Exercise description.
Return, from the lines below, each one that includes the word "schnell".

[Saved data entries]
=== Section Start ===

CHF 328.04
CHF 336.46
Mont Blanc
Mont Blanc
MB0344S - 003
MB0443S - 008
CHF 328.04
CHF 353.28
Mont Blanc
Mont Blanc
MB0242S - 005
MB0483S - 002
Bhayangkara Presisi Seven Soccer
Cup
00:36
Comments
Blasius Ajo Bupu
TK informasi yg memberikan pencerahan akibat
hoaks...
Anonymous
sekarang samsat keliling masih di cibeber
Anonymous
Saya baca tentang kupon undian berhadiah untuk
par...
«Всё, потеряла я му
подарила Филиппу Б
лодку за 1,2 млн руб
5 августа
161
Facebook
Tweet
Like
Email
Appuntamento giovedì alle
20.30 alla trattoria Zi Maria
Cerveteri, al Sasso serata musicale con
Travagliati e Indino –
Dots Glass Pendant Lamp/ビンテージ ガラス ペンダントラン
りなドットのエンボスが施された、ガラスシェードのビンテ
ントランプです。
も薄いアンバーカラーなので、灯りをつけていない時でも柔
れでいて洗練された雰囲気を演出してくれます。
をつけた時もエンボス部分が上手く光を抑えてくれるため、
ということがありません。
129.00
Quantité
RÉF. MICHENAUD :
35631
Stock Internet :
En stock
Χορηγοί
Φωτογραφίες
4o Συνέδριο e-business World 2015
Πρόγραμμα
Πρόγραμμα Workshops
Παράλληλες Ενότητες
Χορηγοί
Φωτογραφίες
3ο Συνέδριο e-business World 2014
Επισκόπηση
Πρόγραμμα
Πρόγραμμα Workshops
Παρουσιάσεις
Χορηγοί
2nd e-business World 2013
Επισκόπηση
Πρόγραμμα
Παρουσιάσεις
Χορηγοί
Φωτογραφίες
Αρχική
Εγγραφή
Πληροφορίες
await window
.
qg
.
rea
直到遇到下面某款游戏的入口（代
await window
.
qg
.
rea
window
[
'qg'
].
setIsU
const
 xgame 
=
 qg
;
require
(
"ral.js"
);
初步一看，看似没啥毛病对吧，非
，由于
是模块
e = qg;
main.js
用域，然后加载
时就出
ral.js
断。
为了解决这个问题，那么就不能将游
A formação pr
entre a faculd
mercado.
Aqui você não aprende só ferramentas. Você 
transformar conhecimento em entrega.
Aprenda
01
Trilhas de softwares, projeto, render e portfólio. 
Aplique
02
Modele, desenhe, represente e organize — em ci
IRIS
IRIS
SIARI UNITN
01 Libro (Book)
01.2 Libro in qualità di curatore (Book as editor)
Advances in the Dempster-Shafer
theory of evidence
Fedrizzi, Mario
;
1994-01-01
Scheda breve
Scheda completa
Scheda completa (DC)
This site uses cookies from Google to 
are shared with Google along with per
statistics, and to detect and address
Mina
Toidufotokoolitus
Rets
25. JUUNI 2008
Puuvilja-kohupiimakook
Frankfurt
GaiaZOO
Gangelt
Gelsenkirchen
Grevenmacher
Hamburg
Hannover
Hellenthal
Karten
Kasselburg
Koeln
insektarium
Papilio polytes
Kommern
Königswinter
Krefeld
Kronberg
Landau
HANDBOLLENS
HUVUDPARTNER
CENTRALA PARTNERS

=== Section End ===
=== Section Start ===

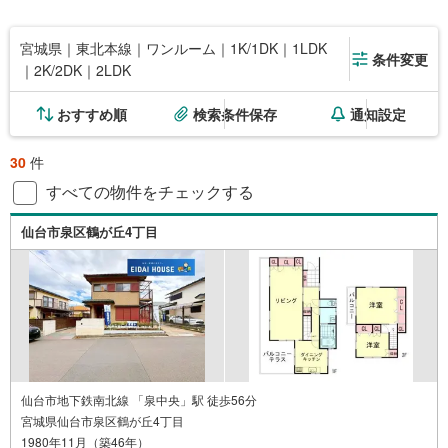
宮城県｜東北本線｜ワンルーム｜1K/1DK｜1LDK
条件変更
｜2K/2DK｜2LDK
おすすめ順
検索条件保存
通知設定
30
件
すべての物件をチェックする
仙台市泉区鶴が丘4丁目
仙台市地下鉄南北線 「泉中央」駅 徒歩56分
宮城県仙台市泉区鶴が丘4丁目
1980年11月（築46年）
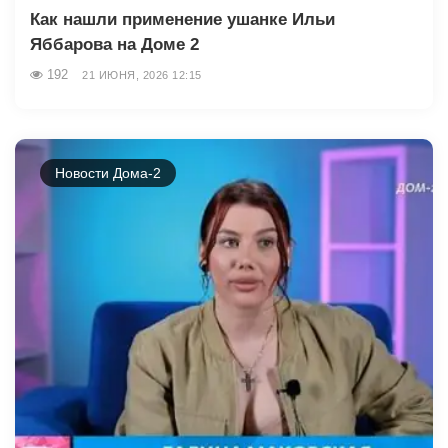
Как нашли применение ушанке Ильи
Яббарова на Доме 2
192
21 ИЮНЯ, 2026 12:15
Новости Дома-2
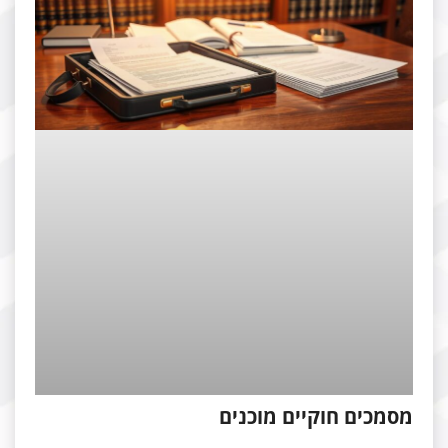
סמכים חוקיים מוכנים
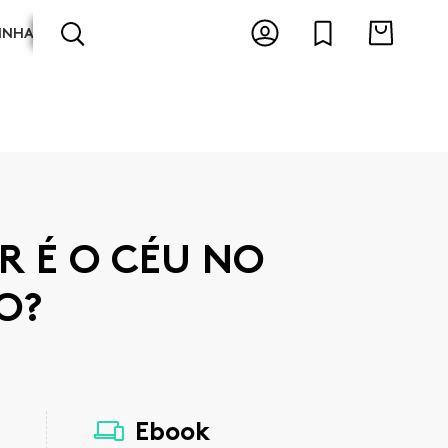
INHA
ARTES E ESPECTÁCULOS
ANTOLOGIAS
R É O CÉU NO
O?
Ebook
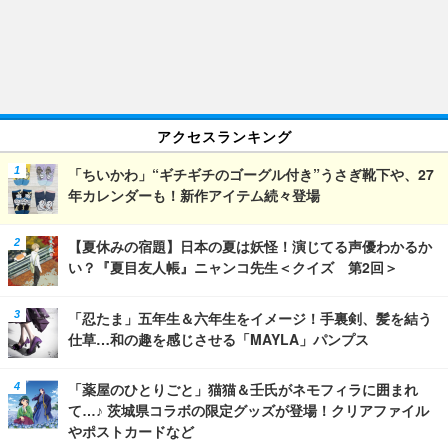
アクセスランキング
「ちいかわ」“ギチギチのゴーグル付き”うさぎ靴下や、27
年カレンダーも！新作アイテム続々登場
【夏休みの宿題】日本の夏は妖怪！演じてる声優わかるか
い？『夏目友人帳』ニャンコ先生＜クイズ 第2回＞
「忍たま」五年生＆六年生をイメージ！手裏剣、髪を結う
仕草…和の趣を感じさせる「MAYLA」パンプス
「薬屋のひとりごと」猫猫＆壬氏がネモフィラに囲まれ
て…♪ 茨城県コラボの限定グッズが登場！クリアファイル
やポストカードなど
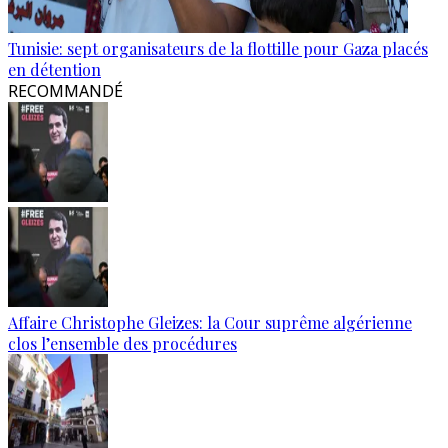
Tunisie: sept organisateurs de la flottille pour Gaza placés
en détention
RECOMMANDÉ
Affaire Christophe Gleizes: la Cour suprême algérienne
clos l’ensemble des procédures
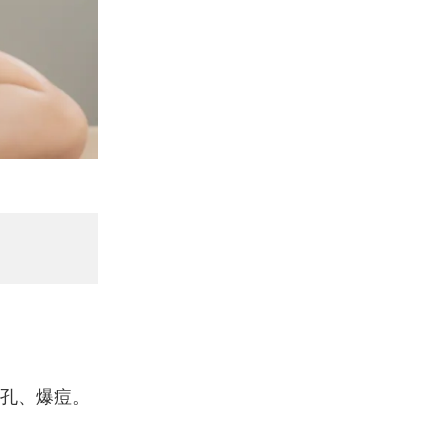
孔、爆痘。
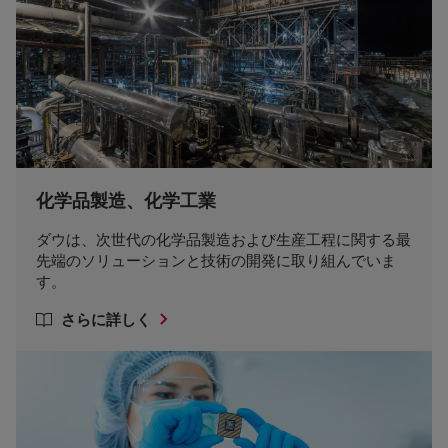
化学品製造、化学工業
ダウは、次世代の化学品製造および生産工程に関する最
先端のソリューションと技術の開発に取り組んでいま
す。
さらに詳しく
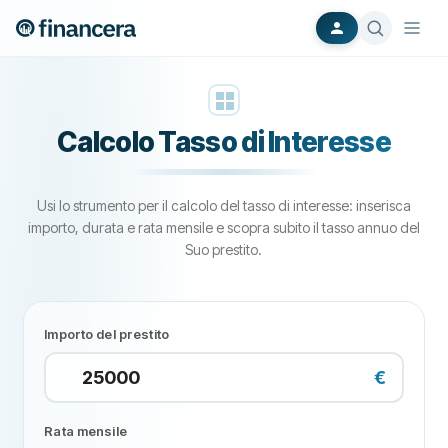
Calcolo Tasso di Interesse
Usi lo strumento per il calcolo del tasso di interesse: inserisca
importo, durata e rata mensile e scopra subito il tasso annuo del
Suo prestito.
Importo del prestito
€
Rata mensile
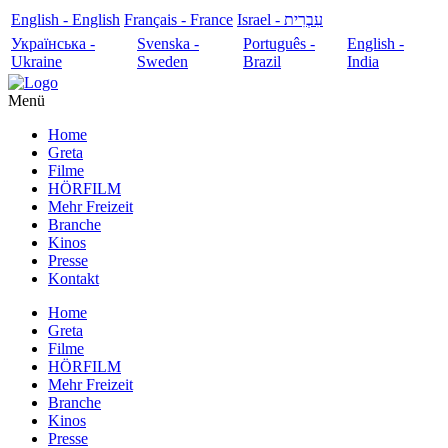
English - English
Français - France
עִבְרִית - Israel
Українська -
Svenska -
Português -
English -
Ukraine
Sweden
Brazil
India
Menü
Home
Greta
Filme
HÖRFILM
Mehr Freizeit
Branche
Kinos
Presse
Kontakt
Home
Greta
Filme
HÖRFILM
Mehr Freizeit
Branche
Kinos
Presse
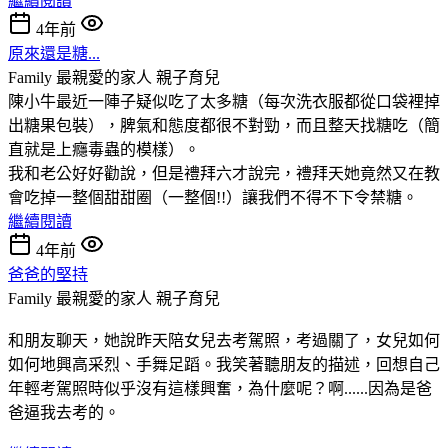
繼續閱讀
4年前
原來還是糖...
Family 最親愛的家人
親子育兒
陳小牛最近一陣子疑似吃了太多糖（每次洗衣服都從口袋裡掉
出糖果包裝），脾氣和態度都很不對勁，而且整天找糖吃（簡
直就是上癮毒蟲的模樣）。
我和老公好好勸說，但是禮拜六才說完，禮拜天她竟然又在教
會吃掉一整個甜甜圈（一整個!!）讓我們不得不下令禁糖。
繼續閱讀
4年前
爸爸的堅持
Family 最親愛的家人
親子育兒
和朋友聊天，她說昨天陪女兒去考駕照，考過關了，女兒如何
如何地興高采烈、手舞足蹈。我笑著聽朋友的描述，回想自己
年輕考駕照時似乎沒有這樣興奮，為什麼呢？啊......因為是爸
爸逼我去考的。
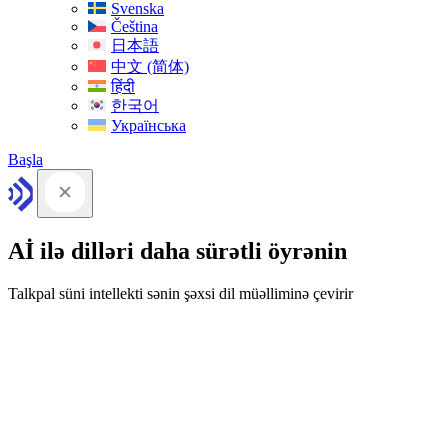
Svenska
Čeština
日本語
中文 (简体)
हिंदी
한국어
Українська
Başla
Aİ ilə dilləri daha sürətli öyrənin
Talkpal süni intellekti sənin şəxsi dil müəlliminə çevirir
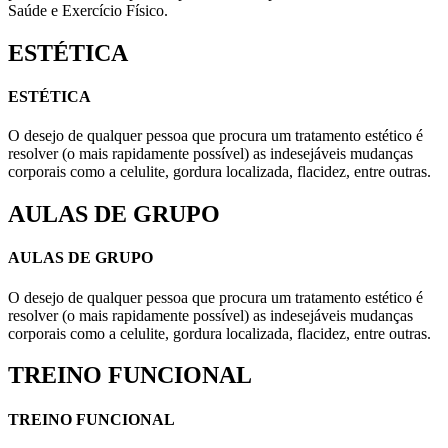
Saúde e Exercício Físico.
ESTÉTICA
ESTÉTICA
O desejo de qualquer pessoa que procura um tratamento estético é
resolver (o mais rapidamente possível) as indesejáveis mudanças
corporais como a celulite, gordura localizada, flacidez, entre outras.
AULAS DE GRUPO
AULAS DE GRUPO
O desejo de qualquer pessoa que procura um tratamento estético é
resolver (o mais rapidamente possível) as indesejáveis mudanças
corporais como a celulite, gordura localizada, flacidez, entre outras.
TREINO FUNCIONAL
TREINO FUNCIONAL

=== Section End ===
=== Section Start ===

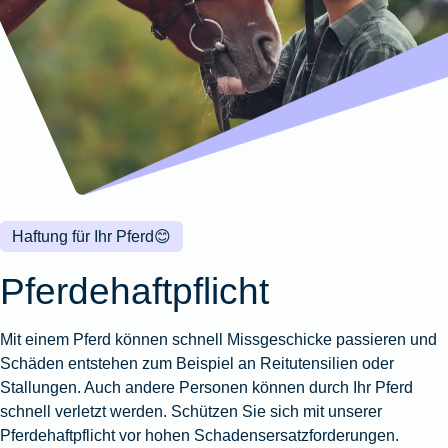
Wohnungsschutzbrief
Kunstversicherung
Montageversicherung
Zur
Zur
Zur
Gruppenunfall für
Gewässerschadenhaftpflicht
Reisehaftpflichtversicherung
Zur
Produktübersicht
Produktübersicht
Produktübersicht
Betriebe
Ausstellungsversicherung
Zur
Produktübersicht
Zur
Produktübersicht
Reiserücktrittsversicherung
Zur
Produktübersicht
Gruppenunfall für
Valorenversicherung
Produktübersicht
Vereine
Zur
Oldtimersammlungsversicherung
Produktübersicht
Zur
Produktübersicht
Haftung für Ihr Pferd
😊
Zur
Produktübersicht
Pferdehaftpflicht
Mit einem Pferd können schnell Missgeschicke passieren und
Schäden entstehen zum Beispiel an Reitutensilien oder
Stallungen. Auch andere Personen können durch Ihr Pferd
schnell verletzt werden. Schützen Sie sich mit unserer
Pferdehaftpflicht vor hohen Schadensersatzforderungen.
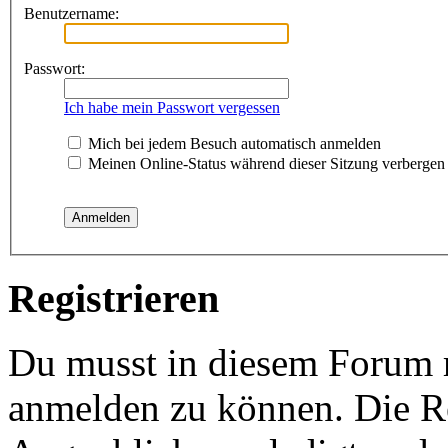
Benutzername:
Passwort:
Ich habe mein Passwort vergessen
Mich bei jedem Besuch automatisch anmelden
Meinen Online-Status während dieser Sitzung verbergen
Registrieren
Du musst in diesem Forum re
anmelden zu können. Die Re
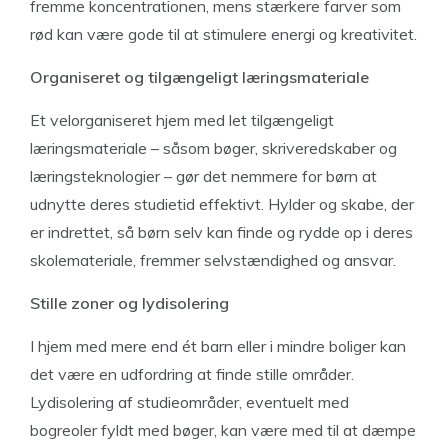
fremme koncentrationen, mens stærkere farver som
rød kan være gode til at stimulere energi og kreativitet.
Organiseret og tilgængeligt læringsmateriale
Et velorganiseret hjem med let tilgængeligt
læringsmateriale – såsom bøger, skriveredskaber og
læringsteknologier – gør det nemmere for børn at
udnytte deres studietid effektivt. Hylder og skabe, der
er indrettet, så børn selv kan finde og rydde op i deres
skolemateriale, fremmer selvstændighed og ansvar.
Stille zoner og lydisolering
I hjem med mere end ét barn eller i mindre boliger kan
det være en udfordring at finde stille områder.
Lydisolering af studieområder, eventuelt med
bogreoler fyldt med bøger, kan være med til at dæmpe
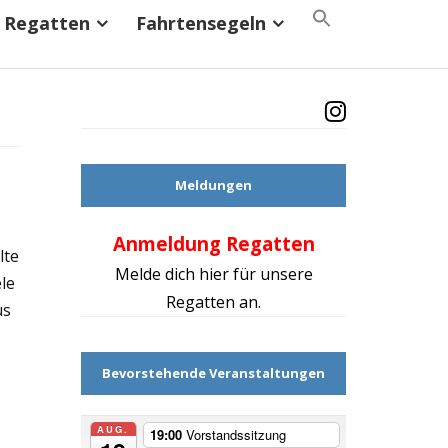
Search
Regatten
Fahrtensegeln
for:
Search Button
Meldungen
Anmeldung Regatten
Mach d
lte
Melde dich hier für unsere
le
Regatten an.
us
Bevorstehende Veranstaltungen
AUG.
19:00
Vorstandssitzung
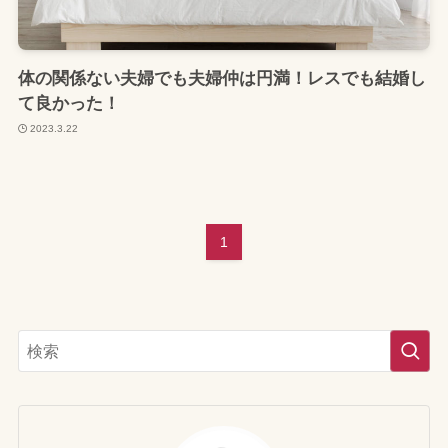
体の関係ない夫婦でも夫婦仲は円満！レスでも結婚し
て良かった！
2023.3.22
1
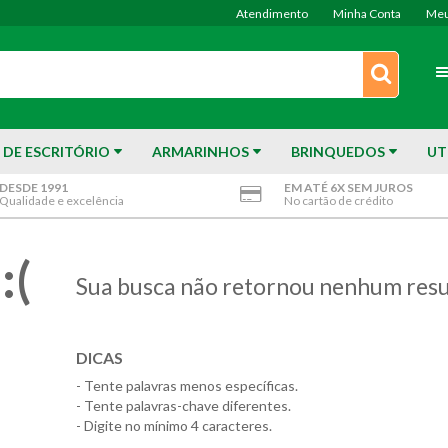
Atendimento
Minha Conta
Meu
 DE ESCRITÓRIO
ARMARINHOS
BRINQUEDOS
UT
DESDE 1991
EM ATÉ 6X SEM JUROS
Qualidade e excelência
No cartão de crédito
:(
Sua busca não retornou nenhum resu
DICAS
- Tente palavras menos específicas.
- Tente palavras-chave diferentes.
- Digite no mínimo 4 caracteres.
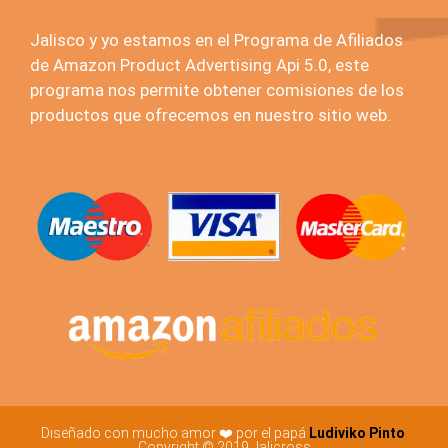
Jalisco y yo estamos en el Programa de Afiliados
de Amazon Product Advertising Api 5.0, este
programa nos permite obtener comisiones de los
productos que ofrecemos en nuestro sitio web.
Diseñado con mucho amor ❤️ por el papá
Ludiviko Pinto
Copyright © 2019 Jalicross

=== Section End ===

Completed exercise.
Mit einem Pferd können schnell Missgeschicke passieren und
schnell verletzt werden. Schützen Sie sich mit unserer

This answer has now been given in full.